Valenzuela surrendered a total of four earned runs in 72 innings.

That’s what sparked Fernandomania. No other pitcher had had a better start to his career.

Stranger Things

The 1981 season was unlike any other I had followed as a young fan. A strike interrupted the action. No games were played from June 12 to Aug. 8. That took away my daily routine of checking newspapers for results for a significant part of the summer.

When the strike ended, the season commenced with a new playoff format.

It was all so strange.

Two rounds of league playoffs were not the norm then. Neither was having first and second-half winners.

The Yankees beat Milwaukee to advance to the AL championship series versus the Oakland A’s who had dispatched the Kansas City Royals.

Confidence soared when the Yankees swept the A’s for the AL crown.

This set up another World Series match-up with the Dodgers.

This was going to be just like old times.

El Toro Doesn’t Back Down

When your team comes roaring right back after falling behind 3-0 in the first inning, you can’t help but feel that perhaps this was their night.

But watching the game I began to witness the reason for Fernandomania.

It became apparent why seemingly every Mexican baseball fan had flocked to see El Toro pitch throughout the 1981 season, waving their flags and so proud.

Valenzuela was masterful on the mound, even when he didn’t have his best stuff. He was unflappable.

The Yankees had him on the ropes in the third inning when they claimed a 4-3 lead but left two runners on.

Some surely wondered if Lasorda did the right thing in sending his rookie lefty back out. But the Dodgers manager knew what he was doing.

Valenzuela kept battling, pitching out of trouble in the fourth and fifth innings as the Yankees stranded runners in both frames.

In the bottom of the fifth the Dodgers retook the lead, scoring the go-ahead run on a double play, of all things.

With a lead Valenzuela breezed through the sixth and seventh.

New York had one last chance to knock the Dodgers’ rookie out. And like a Mexican champion boxer, he refused to go down.

Crazy Eight

The Yankees mounted a final threat in the eighth inning. Aurelio Rodríguez and Larry Milbourne started the eighth with back-to-back singles. That two of the Yankees weakest hitters started the potential rally revived my confidence.
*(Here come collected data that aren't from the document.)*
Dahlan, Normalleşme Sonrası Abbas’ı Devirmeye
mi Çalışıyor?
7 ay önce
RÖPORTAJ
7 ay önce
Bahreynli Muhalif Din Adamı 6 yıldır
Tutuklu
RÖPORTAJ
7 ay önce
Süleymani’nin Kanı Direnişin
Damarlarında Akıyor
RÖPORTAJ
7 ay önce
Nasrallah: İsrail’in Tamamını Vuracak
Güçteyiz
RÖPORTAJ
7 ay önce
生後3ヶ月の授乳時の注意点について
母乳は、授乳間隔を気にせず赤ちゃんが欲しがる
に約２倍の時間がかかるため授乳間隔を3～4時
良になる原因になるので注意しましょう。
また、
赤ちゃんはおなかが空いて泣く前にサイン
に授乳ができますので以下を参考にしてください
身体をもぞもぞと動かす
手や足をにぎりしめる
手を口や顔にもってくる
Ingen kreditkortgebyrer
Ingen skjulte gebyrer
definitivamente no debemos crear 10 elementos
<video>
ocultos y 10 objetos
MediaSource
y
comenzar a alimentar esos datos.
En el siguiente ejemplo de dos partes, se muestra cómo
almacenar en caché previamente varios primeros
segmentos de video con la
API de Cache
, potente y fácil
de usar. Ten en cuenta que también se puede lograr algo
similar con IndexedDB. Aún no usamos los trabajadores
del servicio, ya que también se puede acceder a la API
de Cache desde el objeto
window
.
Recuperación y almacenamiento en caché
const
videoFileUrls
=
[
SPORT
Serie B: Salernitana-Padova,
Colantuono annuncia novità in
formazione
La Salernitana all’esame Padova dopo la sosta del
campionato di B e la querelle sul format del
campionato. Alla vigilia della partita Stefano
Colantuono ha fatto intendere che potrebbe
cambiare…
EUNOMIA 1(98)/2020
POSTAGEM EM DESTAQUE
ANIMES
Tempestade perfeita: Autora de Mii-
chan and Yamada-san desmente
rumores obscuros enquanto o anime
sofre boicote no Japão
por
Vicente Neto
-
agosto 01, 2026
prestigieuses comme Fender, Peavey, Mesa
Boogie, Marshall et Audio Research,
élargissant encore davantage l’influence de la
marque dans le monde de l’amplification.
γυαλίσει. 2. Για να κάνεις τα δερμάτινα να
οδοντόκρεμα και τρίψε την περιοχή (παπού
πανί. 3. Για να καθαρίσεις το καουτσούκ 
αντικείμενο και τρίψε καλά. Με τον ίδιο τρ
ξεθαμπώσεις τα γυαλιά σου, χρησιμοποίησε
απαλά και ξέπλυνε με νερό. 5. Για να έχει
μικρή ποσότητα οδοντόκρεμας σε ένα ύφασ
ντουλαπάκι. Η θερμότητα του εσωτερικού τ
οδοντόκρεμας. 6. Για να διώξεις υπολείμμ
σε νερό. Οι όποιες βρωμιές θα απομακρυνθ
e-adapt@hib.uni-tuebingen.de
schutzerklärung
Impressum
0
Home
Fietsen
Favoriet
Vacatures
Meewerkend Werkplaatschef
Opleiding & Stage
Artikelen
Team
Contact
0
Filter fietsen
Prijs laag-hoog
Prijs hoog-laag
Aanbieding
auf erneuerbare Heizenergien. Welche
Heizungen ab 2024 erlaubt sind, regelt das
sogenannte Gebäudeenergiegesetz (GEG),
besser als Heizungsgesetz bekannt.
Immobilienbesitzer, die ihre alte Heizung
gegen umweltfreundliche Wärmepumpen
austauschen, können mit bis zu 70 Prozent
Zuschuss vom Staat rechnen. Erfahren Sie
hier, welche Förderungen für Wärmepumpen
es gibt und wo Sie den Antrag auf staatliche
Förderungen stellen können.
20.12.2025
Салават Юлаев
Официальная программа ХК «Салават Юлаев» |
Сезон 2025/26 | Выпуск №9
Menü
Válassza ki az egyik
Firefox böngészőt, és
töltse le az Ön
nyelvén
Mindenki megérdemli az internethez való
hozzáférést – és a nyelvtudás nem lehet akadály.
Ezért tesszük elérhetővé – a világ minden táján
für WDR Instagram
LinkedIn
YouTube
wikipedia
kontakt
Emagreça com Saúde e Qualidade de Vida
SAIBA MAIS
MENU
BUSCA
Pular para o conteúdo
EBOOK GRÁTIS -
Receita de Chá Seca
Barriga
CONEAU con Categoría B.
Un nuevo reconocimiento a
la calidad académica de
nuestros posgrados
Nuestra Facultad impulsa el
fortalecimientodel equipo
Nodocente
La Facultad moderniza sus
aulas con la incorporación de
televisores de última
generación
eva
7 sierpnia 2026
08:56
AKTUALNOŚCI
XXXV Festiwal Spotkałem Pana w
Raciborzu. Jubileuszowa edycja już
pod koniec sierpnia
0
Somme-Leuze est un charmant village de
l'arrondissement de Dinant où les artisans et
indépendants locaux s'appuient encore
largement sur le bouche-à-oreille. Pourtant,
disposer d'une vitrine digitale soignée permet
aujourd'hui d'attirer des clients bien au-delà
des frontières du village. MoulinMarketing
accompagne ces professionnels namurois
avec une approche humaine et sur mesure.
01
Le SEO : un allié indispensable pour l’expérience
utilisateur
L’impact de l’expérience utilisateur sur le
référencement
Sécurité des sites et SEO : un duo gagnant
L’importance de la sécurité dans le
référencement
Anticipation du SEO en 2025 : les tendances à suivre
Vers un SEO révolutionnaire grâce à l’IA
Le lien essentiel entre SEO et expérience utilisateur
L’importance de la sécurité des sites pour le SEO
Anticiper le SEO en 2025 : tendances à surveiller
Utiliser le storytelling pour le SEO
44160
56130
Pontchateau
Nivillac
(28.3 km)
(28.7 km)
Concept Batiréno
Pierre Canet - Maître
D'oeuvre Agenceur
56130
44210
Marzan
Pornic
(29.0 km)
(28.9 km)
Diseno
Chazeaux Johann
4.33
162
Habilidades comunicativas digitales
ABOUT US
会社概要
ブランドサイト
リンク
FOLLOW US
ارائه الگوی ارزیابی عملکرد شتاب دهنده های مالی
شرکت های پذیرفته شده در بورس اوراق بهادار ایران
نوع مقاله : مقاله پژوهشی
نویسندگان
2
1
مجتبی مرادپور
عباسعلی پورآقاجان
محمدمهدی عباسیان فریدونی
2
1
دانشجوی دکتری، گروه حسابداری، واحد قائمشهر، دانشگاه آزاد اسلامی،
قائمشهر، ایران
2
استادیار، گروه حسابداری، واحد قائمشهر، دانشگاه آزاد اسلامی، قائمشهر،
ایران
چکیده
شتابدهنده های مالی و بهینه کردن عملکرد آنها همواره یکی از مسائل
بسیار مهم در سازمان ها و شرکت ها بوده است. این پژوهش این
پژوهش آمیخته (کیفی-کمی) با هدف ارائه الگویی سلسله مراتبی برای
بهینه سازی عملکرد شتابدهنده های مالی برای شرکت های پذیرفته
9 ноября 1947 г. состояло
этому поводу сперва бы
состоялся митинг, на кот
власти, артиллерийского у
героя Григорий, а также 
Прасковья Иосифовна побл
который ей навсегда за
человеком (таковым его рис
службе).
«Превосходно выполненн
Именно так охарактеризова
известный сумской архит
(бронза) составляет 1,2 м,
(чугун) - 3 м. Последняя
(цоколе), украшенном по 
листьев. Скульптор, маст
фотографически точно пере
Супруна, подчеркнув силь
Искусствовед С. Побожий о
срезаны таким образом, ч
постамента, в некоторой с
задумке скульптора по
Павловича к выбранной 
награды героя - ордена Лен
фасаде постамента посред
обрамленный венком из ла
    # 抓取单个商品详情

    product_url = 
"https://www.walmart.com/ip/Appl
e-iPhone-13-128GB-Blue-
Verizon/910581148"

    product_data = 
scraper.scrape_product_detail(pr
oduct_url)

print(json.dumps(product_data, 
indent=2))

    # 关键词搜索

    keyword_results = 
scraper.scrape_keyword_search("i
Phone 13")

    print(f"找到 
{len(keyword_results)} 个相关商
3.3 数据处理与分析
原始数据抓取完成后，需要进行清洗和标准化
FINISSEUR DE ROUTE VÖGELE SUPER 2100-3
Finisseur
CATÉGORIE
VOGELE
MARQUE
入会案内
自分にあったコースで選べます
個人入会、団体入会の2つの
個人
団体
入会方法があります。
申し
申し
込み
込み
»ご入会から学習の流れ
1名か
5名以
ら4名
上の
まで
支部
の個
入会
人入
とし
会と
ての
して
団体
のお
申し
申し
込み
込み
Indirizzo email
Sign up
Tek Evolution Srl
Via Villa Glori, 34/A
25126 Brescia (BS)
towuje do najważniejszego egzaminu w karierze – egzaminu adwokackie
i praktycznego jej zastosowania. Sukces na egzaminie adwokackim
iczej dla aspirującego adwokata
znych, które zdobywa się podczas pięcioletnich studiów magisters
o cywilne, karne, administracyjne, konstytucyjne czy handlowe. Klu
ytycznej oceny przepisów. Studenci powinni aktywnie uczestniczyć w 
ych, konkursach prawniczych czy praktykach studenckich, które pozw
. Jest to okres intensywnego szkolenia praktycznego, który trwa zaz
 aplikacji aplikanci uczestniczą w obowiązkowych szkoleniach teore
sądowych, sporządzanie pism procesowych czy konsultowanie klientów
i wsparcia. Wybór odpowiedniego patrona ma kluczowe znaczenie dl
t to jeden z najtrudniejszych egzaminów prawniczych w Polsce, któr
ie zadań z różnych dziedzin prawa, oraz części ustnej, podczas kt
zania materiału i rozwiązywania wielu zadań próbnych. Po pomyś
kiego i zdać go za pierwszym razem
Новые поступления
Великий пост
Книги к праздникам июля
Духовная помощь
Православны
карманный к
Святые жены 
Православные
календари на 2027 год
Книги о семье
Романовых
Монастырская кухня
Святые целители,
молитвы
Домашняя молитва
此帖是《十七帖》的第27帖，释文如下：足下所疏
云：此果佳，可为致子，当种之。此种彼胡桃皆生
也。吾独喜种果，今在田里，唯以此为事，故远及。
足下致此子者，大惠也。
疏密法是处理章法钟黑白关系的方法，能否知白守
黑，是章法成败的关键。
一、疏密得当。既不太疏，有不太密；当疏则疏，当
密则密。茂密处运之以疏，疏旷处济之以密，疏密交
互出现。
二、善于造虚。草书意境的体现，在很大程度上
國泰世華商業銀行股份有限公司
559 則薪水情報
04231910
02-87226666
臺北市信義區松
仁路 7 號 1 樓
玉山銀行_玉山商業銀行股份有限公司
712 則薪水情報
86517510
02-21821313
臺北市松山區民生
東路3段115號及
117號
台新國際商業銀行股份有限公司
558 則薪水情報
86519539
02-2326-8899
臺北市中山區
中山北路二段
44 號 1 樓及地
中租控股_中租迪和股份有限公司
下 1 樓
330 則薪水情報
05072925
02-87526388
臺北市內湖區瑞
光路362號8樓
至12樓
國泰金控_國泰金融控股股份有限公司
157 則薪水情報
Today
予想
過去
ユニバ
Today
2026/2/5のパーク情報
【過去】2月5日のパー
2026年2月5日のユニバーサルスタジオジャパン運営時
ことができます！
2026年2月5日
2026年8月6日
The Yankees sent in Bobby Murcer to pinch-hit. A veteran would face the rookie.

The rookie won.

A Murcer bunt attempt went awry. Dodgers’ third baseman Ron Cey caught the bunt and then doubled off Milbourne at first.

Scheduled to bat second in the bottom of the eighth, many speculated Lasorda would send in a pinch-hitter for Valenzuela.

Nope. Lasorda stuck with Valenzuela. He wanted him on the mound in the ninth.

Making Me a Believer

Valenzuela made quick work of the Yankees in the ninth, retiring the number two, three, and clean-up hitters in order.

His Game 3 performance was unforgettable. The man threw 147 pitches. He surrendered six hits and had walked seven. But most impressive, New York could only muster one hit in 10 at-bats with runners in scoring position.

Valenzuela’s World Series performance was the start of a Yankees downturn as the Dodgers would prevail in winning the 1981 World Series. There would be 18 years between the Yankees winning a World Series (1978-1996), their longest stretch ever.

The work Valenzuela had done versus the Yankees made me a believer. Fernandomania was not hype. Valenzuela had earned all the accolades in winning the 1981 Rookie of the Year, Cy Young, and a Silver Slugger.